Sur les dépens et l’article 700 du Code de procédure civile
[X] [B], qui succombe, sera condamnée aux dépens de l’instance, comprenant le coût des sommations des 27 juin 2022 et 21 mars 2023.
Il serait en outre inéquitable de laisser à la charge de la société anonyme d’HLM RATP HABITAT la totalité des frais irrépétibles non compris dans les dépens. Il y a lieu de lui allouer la somme de 300 euros par application de l’article 700 du Code de procédure civile.

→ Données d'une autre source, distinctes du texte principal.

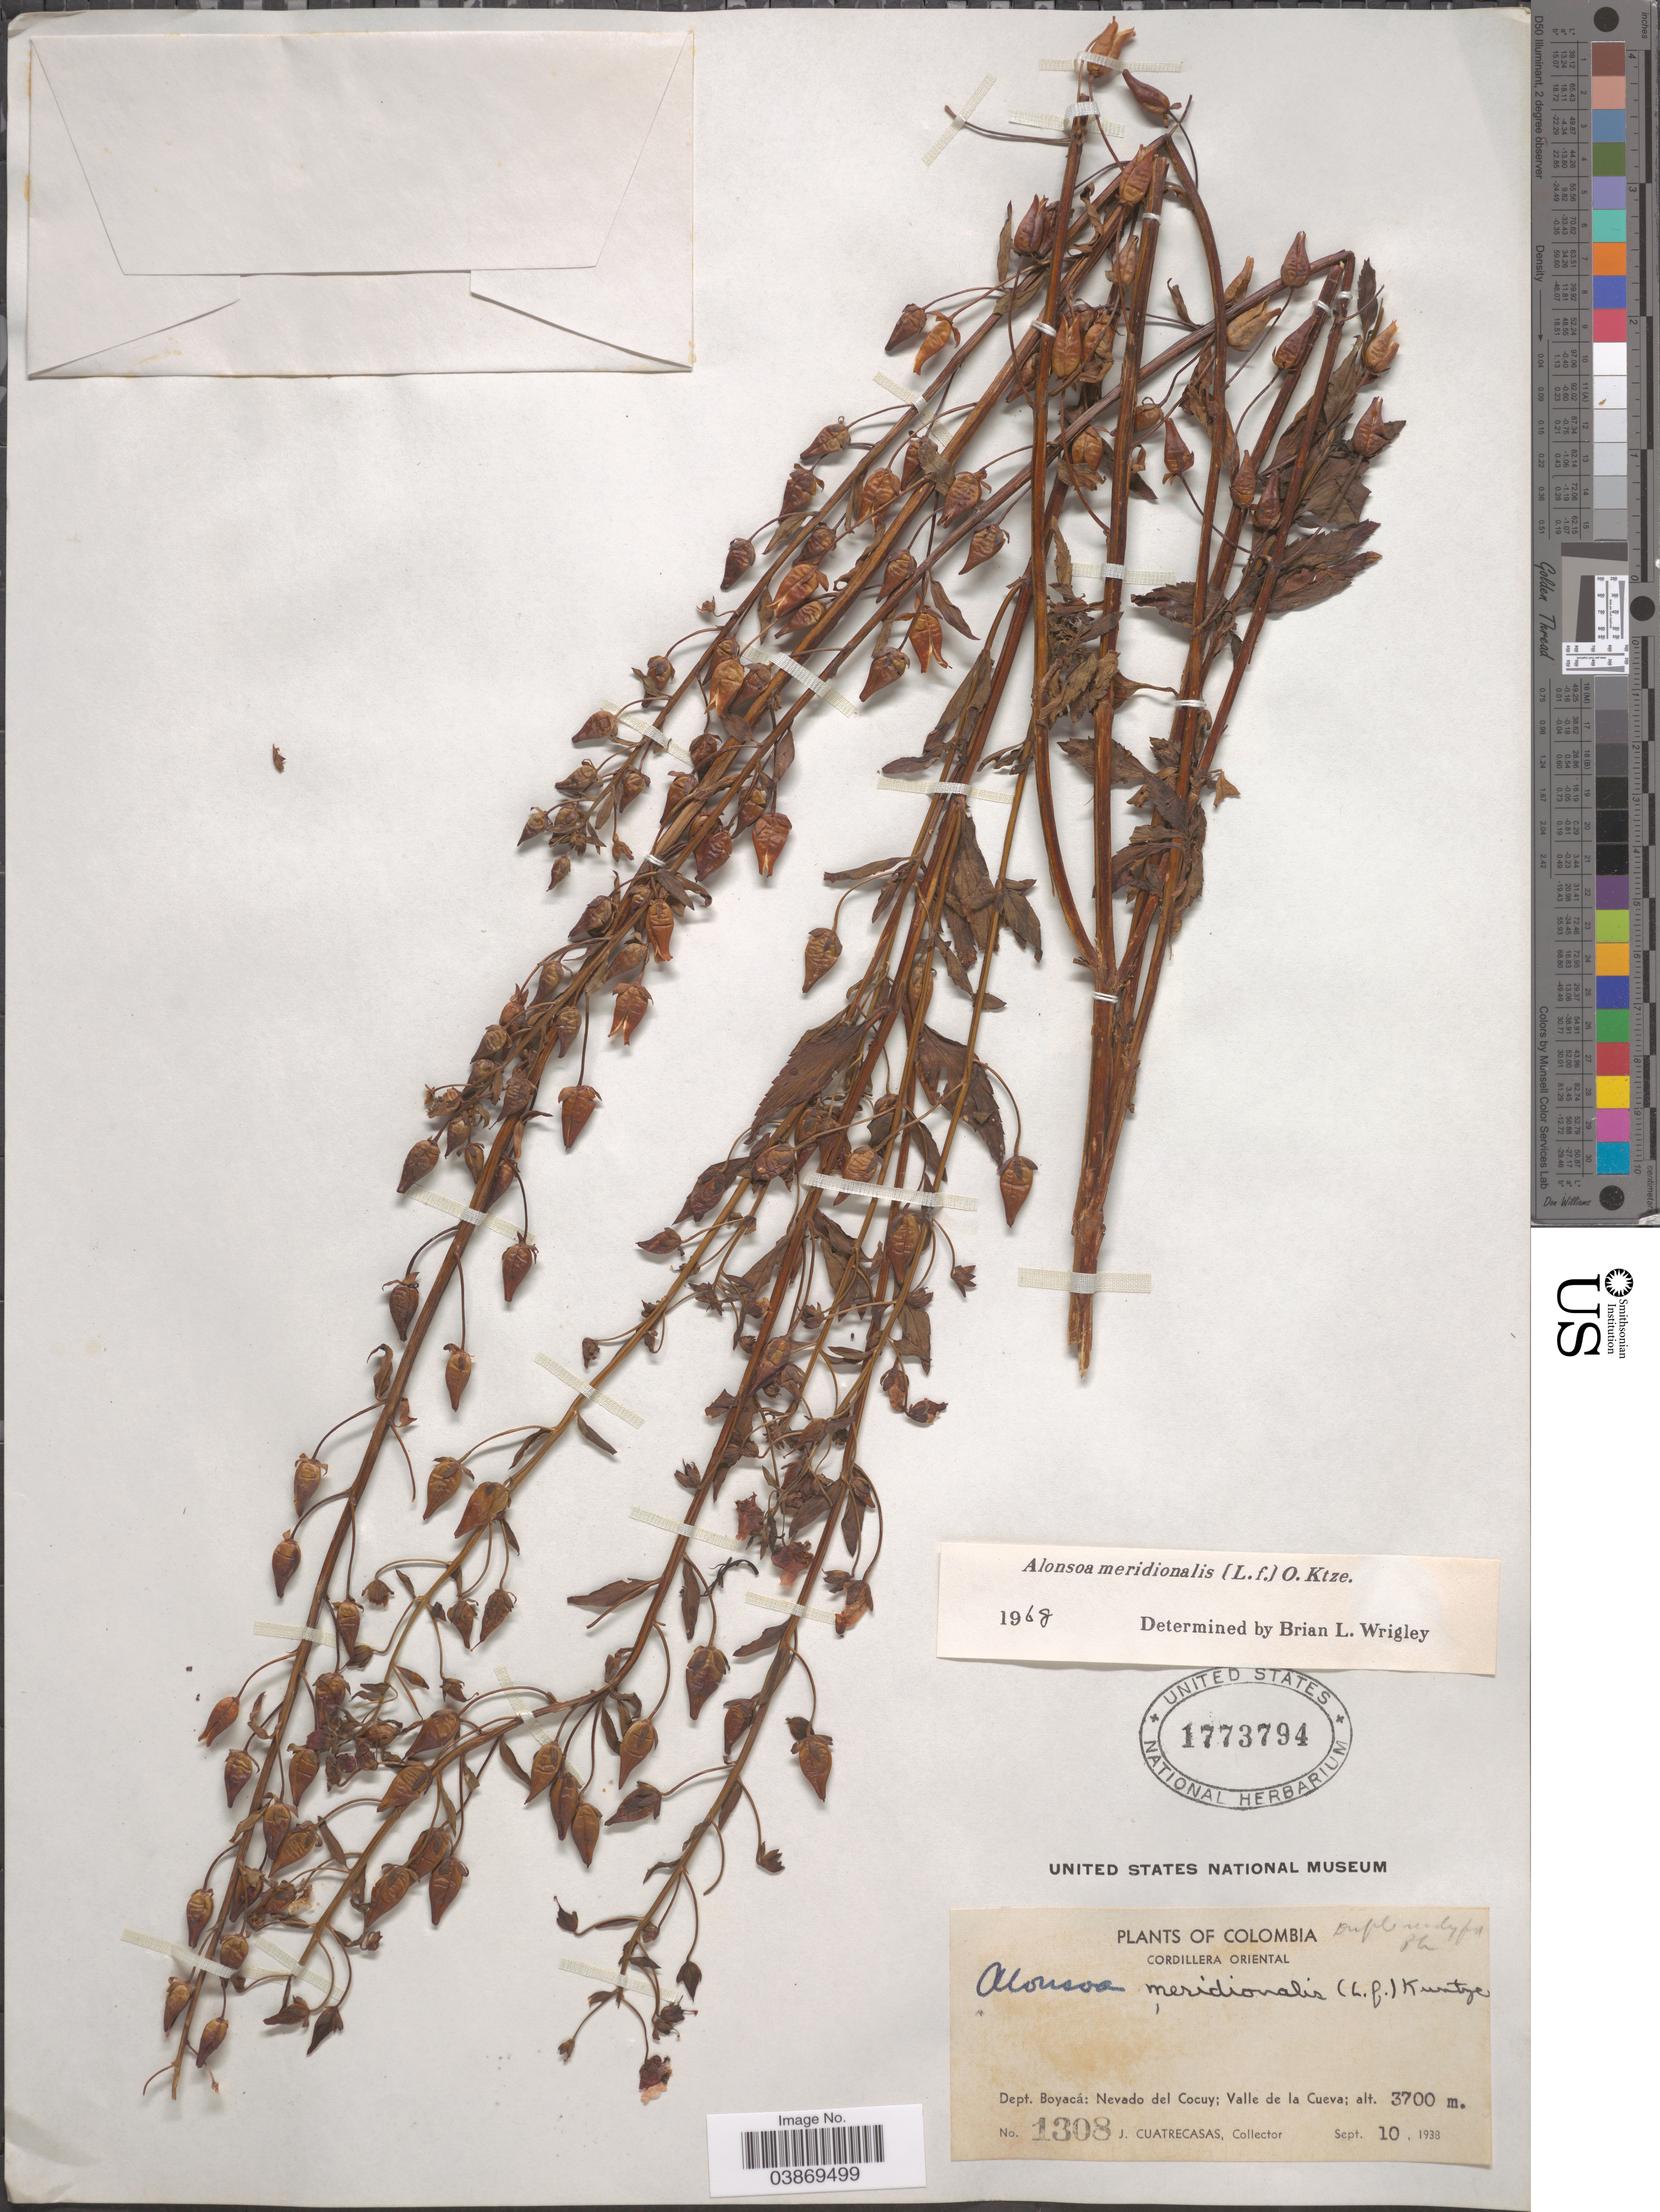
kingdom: Plantae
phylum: Tracheophyta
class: Magnoliopsida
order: Lamiales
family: Scrophulariaceae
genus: Alonsoa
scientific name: Alonsoa meridionalis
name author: (L. f.) Kuntze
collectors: J. Cuatrecasas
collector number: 1308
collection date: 1938-09-10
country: Colombia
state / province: Boyacá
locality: Cordillera Oriental. Dept. Boyacá; Valle de la Cueva.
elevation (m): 3700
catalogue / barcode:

Sur l’exécution provisoire
En application de l’article 514 du Code de Procédure civile, l’exécution provisoire, de droit en la matière, ne sera pas écartée.
PAR CES MOTIFS,
Le juge des contentieux de la protection, statuant publiquement, par jugement mis à disposition au greffe, contradictoire et en premier ressort,
— Constate la résiliation de plein droit des baux relatifs aux lieux, appartement à usage d’habitation porte n°1072, 7ème étage, escalier, A, escalier 3, [Adresse 2], à compter du 11 décembre 2016, date du décès de [R] [I] ;
— Autorise la société anonyme d'[Adresse 5] à faire procéder, à l’issue du délai de deux mois à compter du commandement de quitter les lieux, à l’expulsion de [X] [B], ainsi que de celle de tous occupants de son chef, avec le concours de la force publique si besoin est, des lieux, appartement porte n°1072, 7ème étage, escalier, A, escalier 3, [Adresse 2] ;
— Dit que le sort des meubles sera régi par les dispositions du code des procédures civiles d’exécution ;
— Condamne [X] [B] à payer à la société anonyme d’HLM RATP HABITAT une indemnité mensuelle d’occupation d’un montant correspondant au montant du loyer contractuel, pour l’appartement, majoré des provisions pour charges locatives et autres sommes, soit la somme de 733,02 euros en avril 2025, à compter du 12 décembre 2016, et jusqu’à la libération effective des lieux, laquelle se traduira par la remise des clés au bailleur ou au mandataire désigné ;
— Déboute la société anonyme d’HLM RATP HABITAT du surplus de ses demandes;
— Déboute [X] [B] du surplus de ses demandes, notamment de transfert du bail à son profit et de délais pour quitter les lieux ;
— Condamne [X] [B] aux dépens de l’instance ;
— Condamne [X] [B] à verser à la société anonyme d'[Adresse 5] la somme de 300 euros au titre de l’article 700 du Code de procédure civile ;
— Rappelle que l’exécution provisoire de la présente décision est de droit.
Ainsi jugé et mis à la disposition du public au greffe.